▶ [Excerpted passage]:
--------------------------------

Tuesday, July 05, 2005

Birds of a Feather and The Shirt of Death

This weekend Hot Toddy and I went to Seattle for the holiday weekend. It was great to get away and leave the house and the responsibilities behind. Auburn Aries is at her Dad’s for the next two weeks and I get to be a grown up and play grown up games…as many and as frequently as possible!

Speaking of which, I tried to hook up with a friend of mine, Young Stud, while I was up there. Things didn’t quite come together the way we had hoped so I had to settle for drunk text messages instead. Hardly a good trade off for the real thing, but funny nonetheless.

We hooked up with a Seattle blogger and his best friend and had a great dinner. We met up at Von’s Grand City Cafe, a place that I recalled had the best Halibut fish and chips ever. It’s a restaurant where I dine every time I’m in Seattle.

As it turns out, they had taken the Halibut off the menu. Dumb plan if you ask me, but then, they didn’t ask me. So I perused the menu looking for something that would prove to be a good substitute. Perusal turned to rifling the menu. Barbeque chicken this, barbeque pork that. Good lord. I’ve eaten the fish there so many times, I hadn’t realized they were a barbeque-your-slab-of-meat kind of place.

I found some spicy jerk chicken crap and ordered that (I really am going somewhere with this story. I promise).

--------------------------------

▶ [Items]:
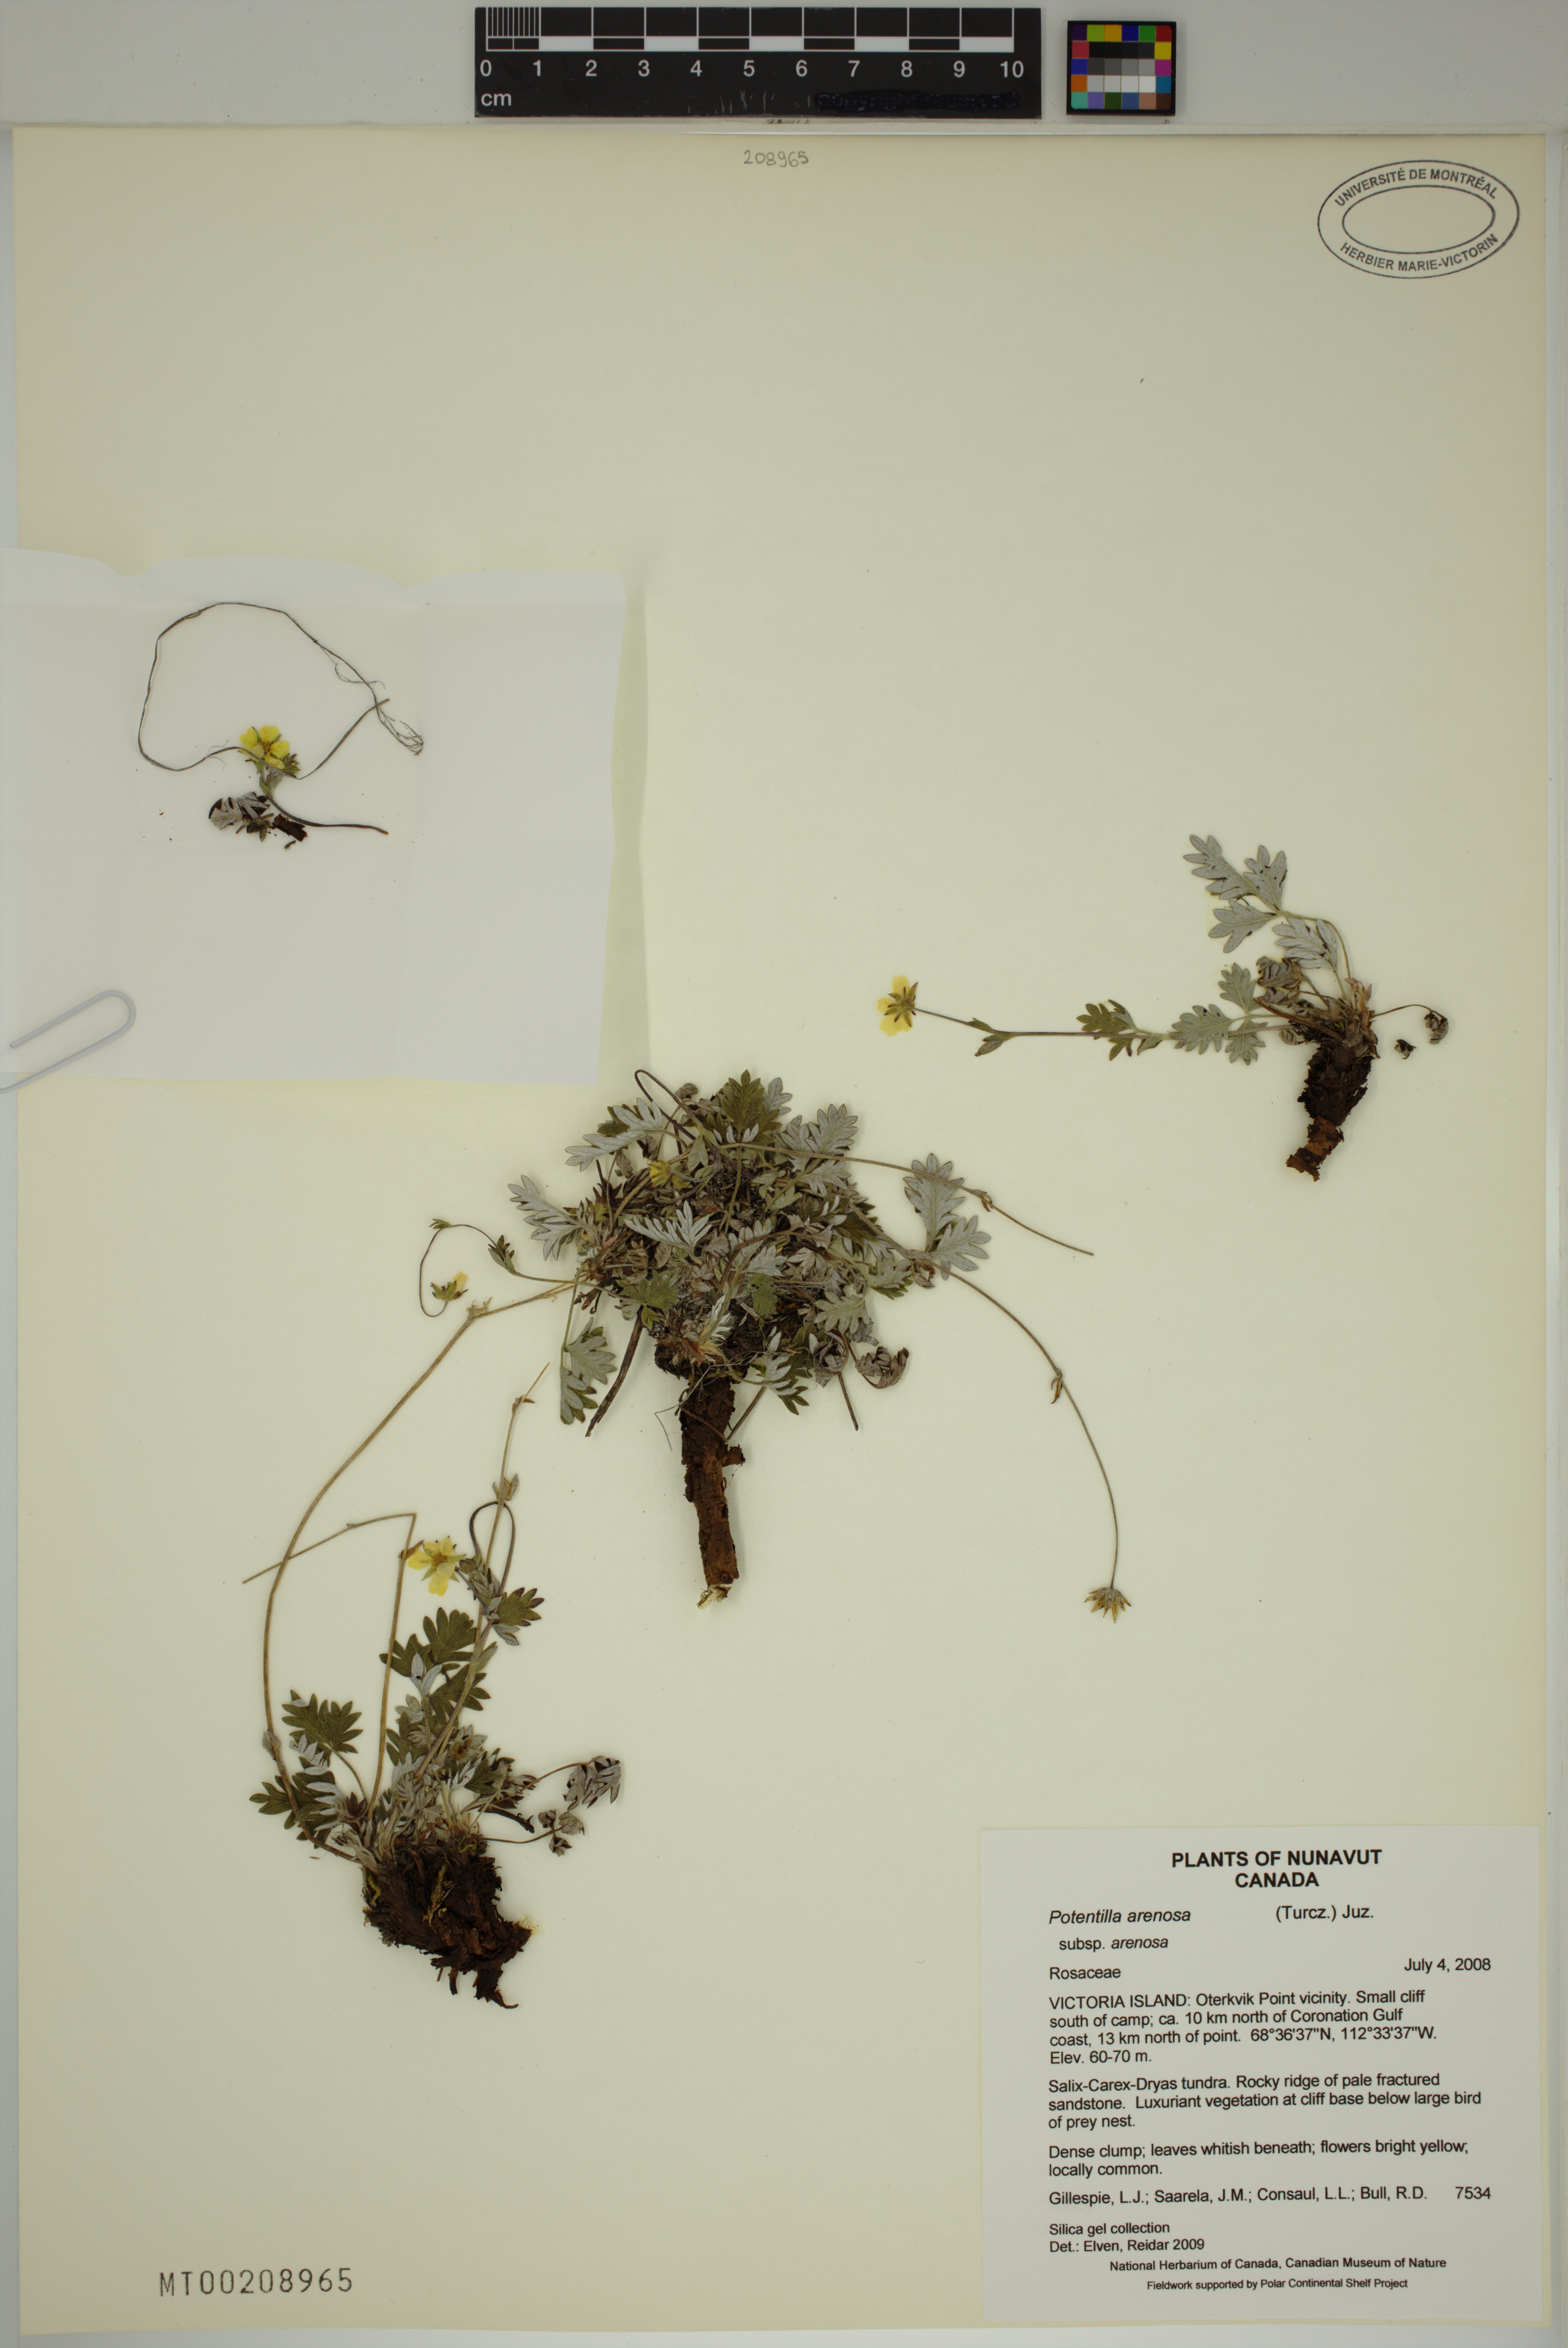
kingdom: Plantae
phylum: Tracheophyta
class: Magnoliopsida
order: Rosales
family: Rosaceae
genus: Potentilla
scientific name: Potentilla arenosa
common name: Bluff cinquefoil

--------------------------------

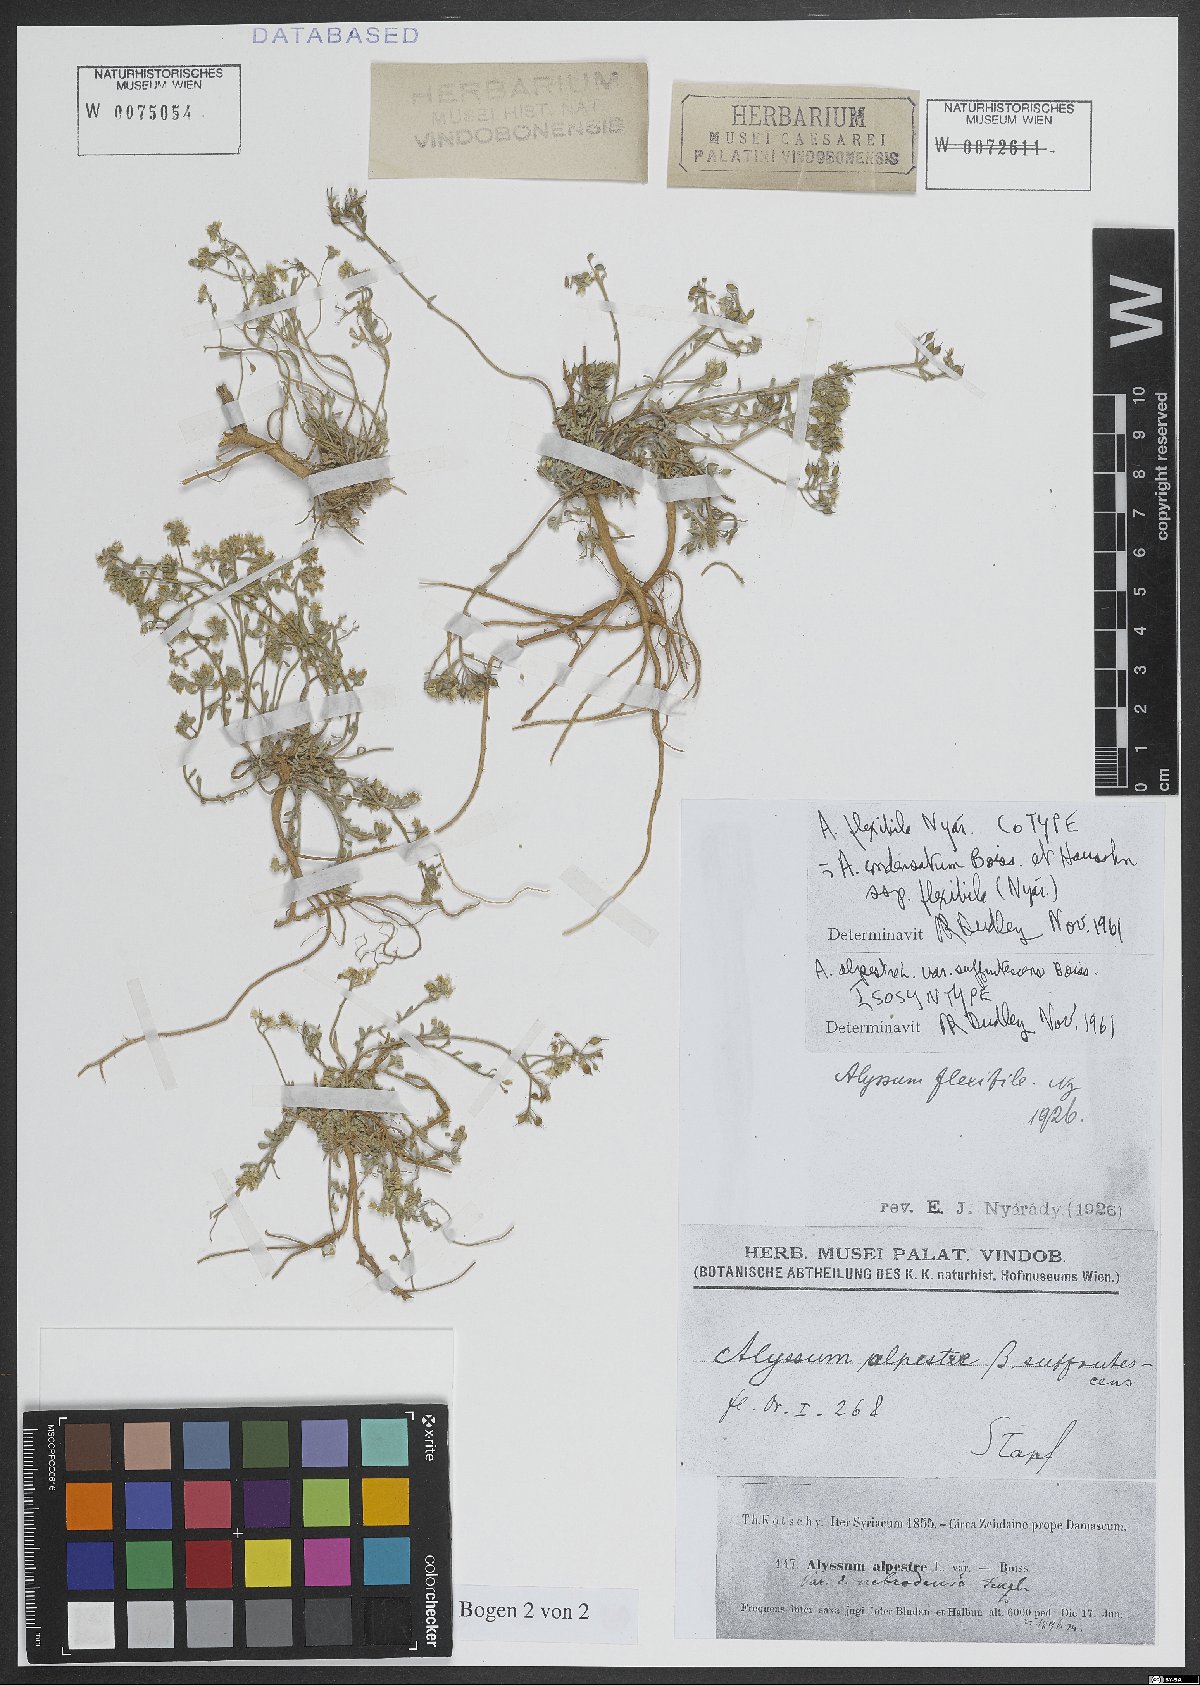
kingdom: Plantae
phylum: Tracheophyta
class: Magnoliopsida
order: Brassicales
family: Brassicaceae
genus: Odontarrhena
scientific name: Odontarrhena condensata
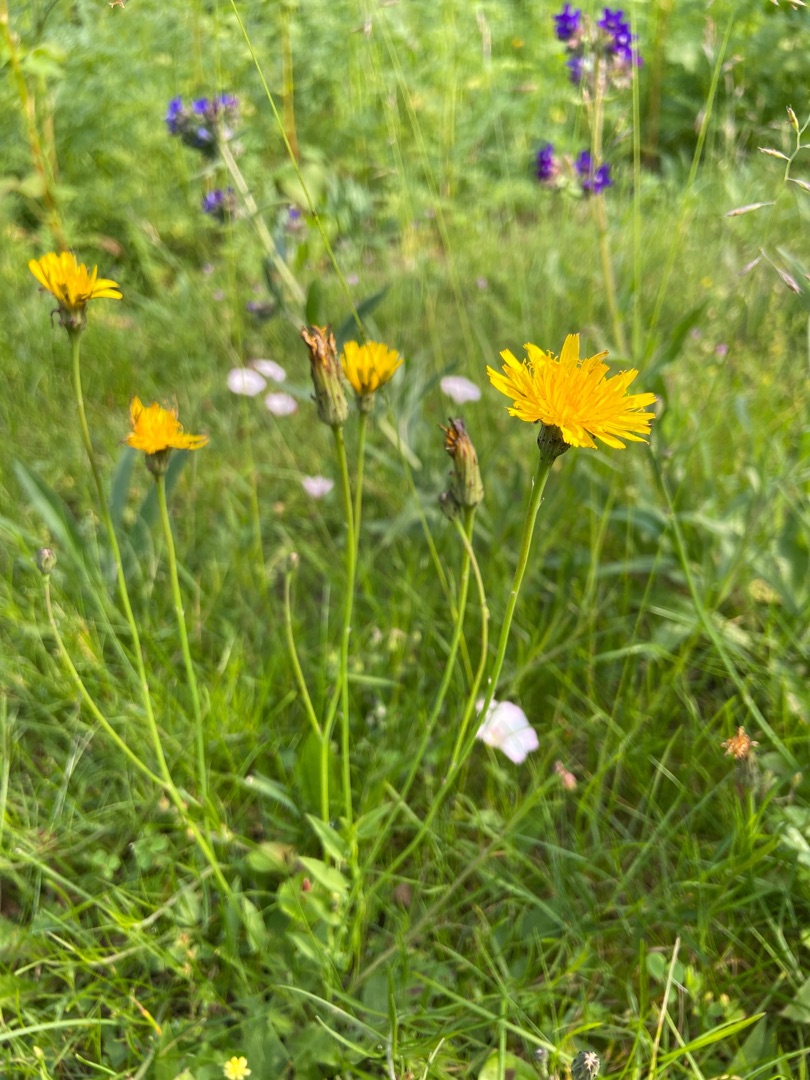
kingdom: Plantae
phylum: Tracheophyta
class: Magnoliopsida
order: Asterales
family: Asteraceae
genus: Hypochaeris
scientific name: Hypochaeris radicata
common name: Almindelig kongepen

--------------------------------

▶ [What to produce]: Rewrite the Seattle weekend post from the line containing "Tuesday, July 05, 2005" and stop after "but funny nonetheless.". Swap "holiday weekend" for "long weekend".

▶ [Full answer]:
Tuesday, July 05, 2005

Birds of a Feather and The Shirt of Death

This weekend Hot Toddy and I went to Seattle for the long weekend. It was great to get away and leave the house and the responsibilities behind. Auburn Aries is at her Dad’s for the next two weeks and I get to be a grown up and play grown up games…as many and as frequently as possible!

Speaking of which, I tried to hook up with a friend of mine, Young Stud, while I was up there. Things didn’t quite come together the way we had hoped so I had to settle for drunk text messages instead. Hardly a good trade off for the real thing, but funny nonetheless.